29 de agosto de 2015 | N° 18278
DAVID COIMBRA
Cuidado com os Ubers
Sou usuário do Uber, aqui em Boston. Hesitei ao fazer essa confissão. Temo que, ao chegar ao Brasil, seja espancado por taxistas em fúria. Justo eu, tão amigo dos taxistas.
Duvida? Pergunte ao Mauro, do Taxitramas. Ao Jeferson, do aeroporto. Ao Luiz Carlos, da Azenha.
Já escrevi muito sobre taxistas. Até os 40 anos, só andava de táxi. Não tinha carro. Lembro de uma vez em que entrei num táxi no ponto da Botafogo e senti um cheiro estranho. Fiquei farejando o ar. Era um odor poderoso. Denso. Que se sentia na boca e provocava certa náusea.
– O que há com teu carro? – perguntei ao motorista.
– Não é o carro – ele respondeu. – Sou eu – e abriu a boca e mostrou a língua vermelha, onde duas elipses brancas dançavam em bolhas de saliva. – Mastigo alho todos os dias – ajuntou, com orgulho, e explicou: – Pra evitar gripe.
Ao fim da angustiante corrida, tive de ser sincero: – Não leva a mal, mas é melhor ficar gripado.
Outro taxista que conheci, bom sujeito, certo dia, ao me acomodar no banco do carona de seu carro, a primeira coisa que ele disse, antes mesmo de me cumprimentar ou de perguntar para onde queria ir, foi: – Minha mulher me traiu.
Aquela informação desferida assim de inopino, feroz e veloz feito um tapa, me deixou perplexo. O que dizer para um homem que lhe atira um peso desses no colo? Durante todo o trajeto, ele descreveu os pormenores do caso. Tratava-se de um clássico: ele a flagrou se refocilando na cama com um amigo.
De alguma forma, aquilo me comoveu: afinal, o taxista confiara em mim. Só que, no dia seguinte, um colega veio contar:
– Sabe que hoje entrei num táxi e o motorista saiu me dizendo que é corno?
Seria o meu corno? Era.
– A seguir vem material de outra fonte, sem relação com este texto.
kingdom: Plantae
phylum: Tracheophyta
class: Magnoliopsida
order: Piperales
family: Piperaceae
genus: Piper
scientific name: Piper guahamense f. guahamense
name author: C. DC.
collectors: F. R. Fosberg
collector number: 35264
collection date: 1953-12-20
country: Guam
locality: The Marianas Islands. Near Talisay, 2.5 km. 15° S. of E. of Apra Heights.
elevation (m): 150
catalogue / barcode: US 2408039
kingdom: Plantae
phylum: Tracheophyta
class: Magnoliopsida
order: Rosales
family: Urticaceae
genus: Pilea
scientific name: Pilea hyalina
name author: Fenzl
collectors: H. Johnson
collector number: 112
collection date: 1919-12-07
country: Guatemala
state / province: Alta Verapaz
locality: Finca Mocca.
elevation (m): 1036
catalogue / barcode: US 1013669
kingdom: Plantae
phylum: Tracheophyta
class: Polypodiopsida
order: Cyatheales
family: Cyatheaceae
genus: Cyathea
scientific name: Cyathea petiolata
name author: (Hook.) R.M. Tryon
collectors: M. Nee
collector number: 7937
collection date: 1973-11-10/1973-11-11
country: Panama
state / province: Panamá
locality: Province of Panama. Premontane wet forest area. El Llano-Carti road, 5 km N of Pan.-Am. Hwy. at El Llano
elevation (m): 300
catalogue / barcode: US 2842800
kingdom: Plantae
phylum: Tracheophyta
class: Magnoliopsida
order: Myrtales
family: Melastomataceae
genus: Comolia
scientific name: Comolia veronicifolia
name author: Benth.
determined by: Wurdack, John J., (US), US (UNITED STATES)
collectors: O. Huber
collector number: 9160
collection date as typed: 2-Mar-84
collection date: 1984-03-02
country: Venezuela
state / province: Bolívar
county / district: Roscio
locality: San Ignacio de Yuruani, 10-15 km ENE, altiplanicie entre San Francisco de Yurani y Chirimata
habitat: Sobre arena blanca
Nos dias subsequentes, várias pessoas me relataram que elas também serviram como confessoras do taxista traído, o que me deixou um pouco decepcionado com minha capacidade de despertar confiança nas pessoas.
Mas essas são apenas histórias curiosas. O que importa é que sou amigo dos taxistas, e já fui salvo por alguns deles. É uma categoria que aprecio. Quando me valho do serviço do Uber, e o faço com frequência, não é por desgostar dos taxistas. É porque a corrida em geral é mais barata, porque os carros são melhores e, o que mais me interessa, quando chamo um motorista, ele chega antes que eu possa dizer Cucamonga.
Além do Uber, existe outro serviço semelhante por aqui, o Lyft. O nome da empresa é uma brincadeira com um dos termos em inglês para “carona”: lift. Sem ipsilone.
Essa história de economia compartilhada está se espraiando devido às facilidades da internet. Por exemplo: em algumas cidades americanas, cozinheiros amadores anunciam, por meio de sites, que vão preparar um jantar. Os candidatos a comensais conferem o horário, o preço e o cardápio. Se gostarem, se inscrevem. O jantar é servido na casa do cozinheiro. É o Uber dos restaurantes.
Nós, jornalistas, também temos nossos Ubers. Algumas lideranças da categoria lutam para que o diploma universitário seja obrigatório para o exercício da profissão. Perda de tempo. A sua faxineira, se quiser, faz agora mesmo um jornal na internet. Para isso, só precisa de um celular e de um laptop. Ou, pensando bem, só de um celular.
Não há como refrear o movimento natural das pessoas de ganhar a vida fazendo o que querem ou o que gostam de fazer. Teremos todos de nos adaptar. Os Ubers vêm aí.